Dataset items
-- Start --
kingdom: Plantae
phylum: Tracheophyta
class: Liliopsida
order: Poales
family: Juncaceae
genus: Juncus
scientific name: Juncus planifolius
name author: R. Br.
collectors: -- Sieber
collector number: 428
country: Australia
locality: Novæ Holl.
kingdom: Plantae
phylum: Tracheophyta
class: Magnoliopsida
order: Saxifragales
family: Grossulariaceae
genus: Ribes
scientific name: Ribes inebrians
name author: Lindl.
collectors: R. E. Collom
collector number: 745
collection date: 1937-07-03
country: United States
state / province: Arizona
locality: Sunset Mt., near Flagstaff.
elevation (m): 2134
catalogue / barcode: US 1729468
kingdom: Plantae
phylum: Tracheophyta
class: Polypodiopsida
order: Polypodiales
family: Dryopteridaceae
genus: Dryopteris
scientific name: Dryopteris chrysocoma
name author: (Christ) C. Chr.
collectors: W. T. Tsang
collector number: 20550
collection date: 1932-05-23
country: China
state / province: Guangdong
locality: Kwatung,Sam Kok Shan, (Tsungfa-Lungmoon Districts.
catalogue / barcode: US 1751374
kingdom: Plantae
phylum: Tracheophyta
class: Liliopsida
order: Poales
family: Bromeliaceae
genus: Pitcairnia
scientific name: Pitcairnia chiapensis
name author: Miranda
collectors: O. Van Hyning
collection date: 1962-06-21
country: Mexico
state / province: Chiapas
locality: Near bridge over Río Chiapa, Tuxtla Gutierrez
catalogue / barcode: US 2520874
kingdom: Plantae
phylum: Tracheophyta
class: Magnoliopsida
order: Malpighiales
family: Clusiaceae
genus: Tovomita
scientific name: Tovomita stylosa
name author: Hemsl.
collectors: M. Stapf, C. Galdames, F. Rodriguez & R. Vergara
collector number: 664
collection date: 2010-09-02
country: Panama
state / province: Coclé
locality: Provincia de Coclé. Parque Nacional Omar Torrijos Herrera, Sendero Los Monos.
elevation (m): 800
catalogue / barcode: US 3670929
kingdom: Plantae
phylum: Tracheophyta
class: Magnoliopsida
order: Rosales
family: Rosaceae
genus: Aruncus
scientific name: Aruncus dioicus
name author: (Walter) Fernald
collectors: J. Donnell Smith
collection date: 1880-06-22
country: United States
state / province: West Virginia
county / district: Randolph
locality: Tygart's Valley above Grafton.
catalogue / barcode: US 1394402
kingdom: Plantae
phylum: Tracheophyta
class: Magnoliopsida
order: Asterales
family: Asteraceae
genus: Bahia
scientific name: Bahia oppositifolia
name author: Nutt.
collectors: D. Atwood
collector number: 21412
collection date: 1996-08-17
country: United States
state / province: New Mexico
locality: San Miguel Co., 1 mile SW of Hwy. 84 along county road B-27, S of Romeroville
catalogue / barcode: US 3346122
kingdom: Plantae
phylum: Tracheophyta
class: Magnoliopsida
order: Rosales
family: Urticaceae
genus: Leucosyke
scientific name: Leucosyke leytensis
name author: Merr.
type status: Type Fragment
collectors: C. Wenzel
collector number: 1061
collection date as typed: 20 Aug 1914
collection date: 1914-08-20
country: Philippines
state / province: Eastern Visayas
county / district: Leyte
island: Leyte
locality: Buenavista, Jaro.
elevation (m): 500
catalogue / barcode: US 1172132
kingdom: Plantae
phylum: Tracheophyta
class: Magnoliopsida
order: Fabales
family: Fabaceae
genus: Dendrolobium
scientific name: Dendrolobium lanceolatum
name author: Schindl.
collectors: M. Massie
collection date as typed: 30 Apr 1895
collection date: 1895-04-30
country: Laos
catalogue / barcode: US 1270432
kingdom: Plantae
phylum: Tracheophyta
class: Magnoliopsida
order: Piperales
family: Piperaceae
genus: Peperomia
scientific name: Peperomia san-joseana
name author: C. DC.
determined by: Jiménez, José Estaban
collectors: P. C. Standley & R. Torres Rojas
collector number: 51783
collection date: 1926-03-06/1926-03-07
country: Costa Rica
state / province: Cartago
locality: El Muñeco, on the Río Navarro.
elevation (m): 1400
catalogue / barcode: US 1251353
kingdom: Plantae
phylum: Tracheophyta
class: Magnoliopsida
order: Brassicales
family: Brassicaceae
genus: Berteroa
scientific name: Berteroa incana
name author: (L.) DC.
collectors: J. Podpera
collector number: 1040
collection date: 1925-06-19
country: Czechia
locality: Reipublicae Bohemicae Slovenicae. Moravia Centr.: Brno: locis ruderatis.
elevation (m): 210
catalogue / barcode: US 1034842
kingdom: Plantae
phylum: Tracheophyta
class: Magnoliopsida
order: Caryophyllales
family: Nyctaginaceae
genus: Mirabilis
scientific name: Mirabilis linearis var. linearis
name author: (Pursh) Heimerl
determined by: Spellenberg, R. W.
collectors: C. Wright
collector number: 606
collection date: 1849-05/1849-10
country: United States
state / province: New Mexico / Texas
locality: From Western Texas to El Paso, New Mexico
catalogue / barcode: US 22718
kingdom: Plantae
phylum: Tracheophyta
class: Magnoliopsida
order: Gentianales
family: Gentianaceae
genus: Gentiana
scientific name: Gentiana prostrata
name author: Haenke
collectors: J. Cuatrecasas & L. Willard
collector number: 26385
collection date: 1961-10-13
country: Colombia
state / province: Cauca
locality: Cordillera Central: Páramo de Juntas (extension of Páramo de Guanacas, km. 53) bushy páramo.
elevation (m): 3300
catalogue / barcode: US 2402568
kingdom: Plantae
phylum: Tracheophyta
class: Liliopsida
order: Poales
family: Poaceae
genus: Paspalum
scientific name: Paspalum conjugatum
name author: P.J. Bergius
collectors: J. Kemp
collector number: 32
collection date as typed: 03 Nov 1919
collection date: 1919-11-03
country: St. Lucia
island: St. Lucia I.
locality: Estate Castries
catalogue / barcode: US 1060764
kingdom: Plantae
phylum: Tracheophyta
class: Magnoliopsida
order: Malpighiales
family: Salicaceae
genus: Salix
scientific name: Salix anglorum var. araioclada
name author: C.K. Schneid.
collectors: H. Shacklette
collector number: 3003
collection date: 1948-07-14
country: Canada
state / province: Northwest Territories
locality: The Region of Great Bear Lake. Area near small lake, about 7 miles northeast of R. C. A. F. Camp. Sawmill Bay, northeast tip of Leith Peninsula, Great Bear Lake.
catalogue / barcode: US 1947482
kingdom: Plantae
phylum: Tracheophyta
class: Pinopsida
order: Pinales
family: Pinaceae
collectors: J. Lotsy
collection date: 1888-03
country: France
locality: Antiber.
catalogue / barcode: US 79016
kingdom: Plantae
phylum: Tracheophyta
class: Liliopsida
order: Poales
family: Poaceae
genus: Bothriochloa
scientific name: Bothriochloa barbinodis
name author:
-- End --
*Aim*: Output every line of all the items above as a JSON list of strings, with one string per line and blank lines omitted.

*Complete response*:
[
  "kingdom: Plantae",
  "phylum: Tracheophyta",
  "class: Liliopsida",
  "order: Poales",
  "family: Juncaceae",
  "genus: Juncus",
  "scientific name: Juncus planifolius",
  "name author: R. Br.",
  "collectors: -- Sieber",
  "collector number: 428",
  "country: Australia",
  "locality: Novæ Holl.",
  "kingdom: Plantae",
  "phylum: Tracheophyta",
  "class: Magnoliopsida",
  "order: Saxifragales",
  "family: Grossulariaceae",
  "genus: Ribes",
  "scientific name: Ribes inebrians",
  "name author: Lindl.",
  "collectors: R. E. Collom",
  "collector number: 745",
  "collection date: 1937-07-03",
  "country: United States",
  "state / province: Arizona",
  "locality: Sunset Mt., near Flagstaff.",
  "elevation (m): 2134",
  "catalogue / barcode: US 1729468",
  "kingdom: Plantae",
  "phylum: Tracheophyta",
  "class: Polypodiopsida",
  "order: Polypodiales",
  "family: Dryopteridaceae",
  "genus: Dryopteris",
  "scientific name: Dryopteris chrysocoma",
  "name author: (Christ) C. Chr.",
  "collectors: W. T. Tsang",
  "collector number: 20550",
  "collection date: 1932-05-23",
  "country: China",
  "state / province: Guangdong",
  "locality: Kwatung,Sam Kok Shan, (Tsungfa-Lungmoon Districts.",
  "catalogue / barcode: US 1751374",
  "kingdom: Plantae",
  "phylum: Tracheophyta",
  "class: Liliopsida",
  "order: Poales",
  "family: Bromeliaceae",
  "genus: Pitcairnia",
  "scientific name: Pitcairnia chiapensis",
  "name author: Miranda",
  "collectors: O. Van Hyning",
  "collection date: 1962-06-21",
  "country: Mexico",
  "state / province: Chiapas",
  "locality: Near bridge over Río Chiapa, Tuxtla Gutierrez",
  "catalogue / barcode: US 2520874",
  "kingdom: Plantae",
  "phylum: Tracheophyta",
  "class: Magnoliopsida",
  "order: Malpighiales",
  "family: Clusiaceae",
  "genus: Tovomita",
  "scientific name: Tovomita stylosa",
  "name author: Hemsl.",
  "collectors: M. Stapf, C. Galdames, F. Rodriguez & R. Vergara",
  "collector number: 664",
  "collection date: 2010-09-02",
  "country: Panama",
  "state / province: Coclé",
  "locality: Provincia de Coclé. Parque Nacional Omar Torrijos Herrera, Sendero Los Monos.",
  "elevation (m): 800",
  "catalogue / barcode: US 3670929",
  "kingdom: Plantae",
  "phylum: Tracheophyta",
  "class: Magnoliopsida",
  "order: Rosales",
  "family: Rosaceae",
  "genus: Aruncus",
  "scientific name: Aruncus dioicus",
  "name author: (Walter) Fernald",
  "collectors: J. Donnell Smith",
  "collection date: 1880-06-22",
  "country: United States",
  "state / province: West Virginia",
  "county / district: Randolph",
  "locality: Tygart's Valley above Grafton.",
  "catalogue / barcode: US 1394402",
  "kingdom: Plantae",
  "phylum: Tracheophyta",
  "class: Magnoliopsida",
  "order: Asterales",
  "family: Asteraceae",
  "genus: Bahia",
  "scientific name: Bahia oppositifolia",
  "name author: Nutt.",
  "collectors: D. Atwood",
  "collector number: 21412",
  "collection date: 1996-08-17",
  "country: United States",
  "state / province: New Mexico",
  "locality: San Miguel Co., 1 mile SW of Hwy. 84 along county road B-27, S of Romeroville",
  "catalogue / barcode: US 3346122",
  "kingdom: Plantae",
  "phylum: Tracheophyta",
  "class: Magnoliopsida",
  "order: Rosales",
  "family: Urticaceae",
  "genus: Leucosyke",
  "scientific name: Leucosyke leytensis",
  "name author: Merr.",
  "type status: Type Fragment",
  "collectors: C. Wenzel",
  "collector number: 1061",
  "collection date as typed: 20 Aug 1914",
  "collection date: 1914-08-20",
  "country: Philippines",
  "state / province: Eastern Visayas",
  "county / district: Leyte",
  "island: Leyte",
  "locality: Buenavista, Jaro.",
  "elevation (m): 500",
  "catalogue / barcode: US 1172132",
  "kingdom: Plantae",
  "phylum: Tracheophyta",
  "class: Magnoliopsida",
  "order: Fabales",
  "family: Fabaceae",
  "genus: Dendrolobium",
  "scientific name: Dendrolobium lanceolatum",
  "name author: Schindl.",
  "collectors: M. Massie",
  "collection date as typed: 30 Apr 1895",
  "collection date: 1895-04-30",
  "country: Laos",
  "catalogue / barcode: US 1270432",
  "kingdom: Plantae",
  "phylum: Tracheophyta",
  "class: Magnoliopsida",
  "order: Piperales",
  "family: Piperaceae",
  "genus: Peperomia",
  "scientific name: Peperomia san-joseana",
  "name author: C. DC.",
  "determined by: Jiménez, José Estaban",
  "collectors: P. C. Standley & R. Torres Rojas",
  "collector number: 51783",
  "collection date: 1926-03-06/1926-03-07",
  "country: Costa Rica",
  "state / province: Cartago",
  "locality: El Muñeco, on the Río Navarro.",
  "elevation (m): 1400",
  "catalogue / barcode: US 1251353",
  "kingdom: Plantae",
  "phylum: Tracheophyta",
  "class: Magnoliopsida",
  "order: Brassicales",
  "family: Brassicaceae",
  "genus: Berteroa",
  "scientific name: Berteroa incana",
  "name author: (L.) DC.",
  "collectors: J. Podpera",
  "collector number: 1040",
  "collection date: 1925-06-19",
  "country: Czechia",
  "locality: Reipublicae Bohemicae Slovenicae. Moravia Centr.: Brno: locis ruderatis.",
  "elevation (m): 210",
  "catalogue / barcode: US 1034842",
  "kingdom: Plantae",
  "phylum: Tracheophyta",
  "class: Magnoliopsida",
  "order: Caryophyllales",
  "family: Nyctaginaceae",
  "genus: Mirabilis",
  "scientific name: Mirabilis linearis var. linearis",
  "name author: (Pursh) Heimerl",
  "determined by: Spellenberg, R. W.",
  "collectors: C. Wright",
  "collector number: 606",
  "collection date: 1849-05/1849-10",
  "country: United States",
  "state / province: New Mexico / Texas",
  "locality: From Western Texas to El Paso, New Mexico",
  "catalogue / barcode: US 22718",
  "kingdom: Plantae",
  "phylum: Tracheophyta",
  "class: Magnoliopsida",
  "order: Gentianales",
  "family: Gentianaceae",
  "genus: Gentiana",
  "scientific name: Gentiana prostrata",
  "name author: Haenke",
  "collectors: J. Cuatrecasas & L. Willard",
  "collector number: 26385",
  "collection date: 1961-10-13",
  "country: Colombia",
  "state / province: Cauca",
  "locality: Cordillera Central: Páramo de Juntas (extension of Páramo de Guanacas, km. 53) bushy páramo.",
  "elevation (m): 3300",
  "catalogue / barcode: US 2402568",
  "kingdom: Plantae",
  "phylum: Tracheophyta",
  "class: Liliopsida",
  "order: Poales",
  "family: Poaceae",
  "genus: Paspalum",
  "scientific name: Paspalum conjugatum",
  "name author: P.J. Bergius",
  "collectors: J. Kemp",
  "collector number: 32",
  "collection date as typed: 03 Nov 1919",
  "collection date: 1919-11-03",
  "country: St. Lucia",
  "island: St. Lucia I.",
  "locality: Estate Castries",
  "catalogue / barcode: US 1060764",
  "kingdom: Plantae",
  "phylum: Tracheophyta",
  "class: Magnoliopsida",
  "order: Malpighiales",
  "family: Salicaceae",
  "genus: Salix",
  "scientific name: Salix anglorum var. araioclada",
  "name author: C.K. Schneid.",
  "collectors: H. Shacklette",
  "collector number: 3003",
  "collection date: 1948-07-14",
  "country: Canada",
  "state / province: Northwest Territories",
  "locality: The Region of Great Bear Lake. Area near small lake, about 7 miles northeast of R. C. A. F. Camp. Sawmill Bay, northeast tip of Leith Peninsula, Great Bear Lake.",
  "catalogue / barcode: US 1947482",
  "kingdom: Plantae",
  "phylum: Tracheophyta",
  "class: Pinopsida",
  "order: Pinales",
  "family: Pinaceae",
  "collectors: J. Lotsy",
  "collection date: 1888-03",
  "country: France",
  "locality: Antiber.",
  "catalogue / barcode: US 79016",
  "kingdom: Plantae",
  "phylum: Tracheophyta",
  "class: Liliopsida",
  "order: Poales",
  "family: Poaceae",
  "genus: Bothriochloa",
  "scientific name: Bothriochloa barbinodis",
  "name author:"
]